◆ ACTIVITY ◆
Recast the lines below as a JSON list of strings, one string per line and no blank lines. Begin with the first line and stop after the line that contains "such method is".
◇ ◇ ◇ ◇ ◇
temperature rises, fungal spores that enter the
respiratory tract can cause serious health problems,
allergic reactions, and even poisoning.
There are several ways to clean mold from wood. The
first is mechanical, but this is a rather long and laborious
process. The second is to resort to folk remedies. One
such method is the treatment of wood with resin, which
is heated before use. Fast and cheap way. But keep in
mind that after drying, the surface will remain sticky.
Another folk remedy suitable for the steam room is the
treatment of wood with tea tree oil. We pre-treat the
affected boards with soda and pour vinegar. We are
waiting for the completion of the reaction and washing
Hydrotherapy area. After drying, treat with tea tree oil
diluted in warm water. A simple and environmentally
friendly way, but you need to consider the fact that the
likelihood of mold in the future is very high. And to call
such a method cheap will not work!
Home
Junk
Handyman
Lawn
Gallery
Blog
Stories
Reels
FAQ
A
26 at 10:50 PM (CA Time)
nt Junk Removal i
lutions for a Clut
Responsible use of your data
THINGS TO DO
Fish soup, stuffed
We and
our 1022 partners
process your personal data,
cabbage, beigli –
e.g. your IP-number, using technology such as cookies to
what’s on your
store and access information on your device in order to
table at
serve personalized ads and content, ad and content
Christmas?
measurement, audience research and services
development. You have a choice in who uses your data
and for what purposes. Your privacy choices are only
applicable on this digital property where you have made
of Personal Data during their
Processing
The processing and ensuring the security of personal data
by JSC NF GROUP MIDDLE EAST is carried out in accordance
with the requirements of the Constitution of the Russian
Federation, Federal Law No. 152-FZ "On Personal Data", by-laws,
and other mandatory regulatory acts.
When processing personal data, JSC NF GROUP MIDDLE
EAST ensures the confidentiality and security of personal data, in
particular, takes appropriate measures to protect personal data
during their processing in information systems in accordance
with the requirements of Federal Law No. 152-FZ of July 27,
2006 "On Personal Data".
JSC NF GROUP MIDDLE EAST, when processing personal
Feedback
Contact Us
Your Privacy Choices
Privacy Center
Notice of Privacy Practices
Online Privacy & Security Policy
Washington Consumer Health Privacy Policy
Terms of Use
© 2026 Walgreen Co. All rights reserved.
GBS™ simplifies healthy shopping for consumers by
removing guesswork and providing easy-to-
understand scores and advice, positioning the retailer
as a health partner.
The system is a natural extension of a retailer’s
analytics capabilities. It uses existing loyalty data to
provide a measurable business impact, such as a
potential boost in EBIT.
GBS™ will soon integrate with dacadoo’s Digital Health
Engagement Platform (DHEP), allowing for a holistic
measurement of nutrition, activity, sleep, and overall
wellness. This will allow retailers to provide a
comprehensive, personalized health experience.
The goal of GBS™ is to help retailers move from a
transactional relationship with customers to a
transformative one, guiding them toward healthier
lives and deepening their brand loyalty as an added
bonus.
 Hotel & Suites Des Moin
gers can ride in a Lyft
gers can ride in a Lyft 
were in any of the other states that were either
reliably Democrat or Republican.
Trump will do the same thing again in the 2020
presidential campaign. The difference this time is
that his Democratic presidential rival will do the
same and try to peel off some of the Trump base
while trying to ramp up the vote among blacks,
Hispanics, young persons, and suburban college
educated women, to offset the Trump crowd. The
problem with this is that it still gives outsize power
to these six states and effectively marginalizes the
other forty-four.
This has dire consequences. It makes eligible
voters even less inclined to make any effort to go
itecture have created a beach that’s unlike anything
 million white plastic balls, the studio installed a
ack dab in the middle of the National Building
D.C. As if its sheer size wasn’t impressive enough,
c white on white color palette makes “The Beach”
◇ ◇ ◇ ◇ ◇
◆ ANSWER ◆
[
  "temperature rises, fungal spores that enter the",
  "respiratory tract can cause serious health problems,",
  "allergic reactions, and even poisoning.",
  "There are several ways to clean mold from wood. The",
  "first is mechanical, but this is a rather long and laborious",
  "process. The second is to resort to folk remedies. One",
  "such method is the treatment of wood with resin, which"
]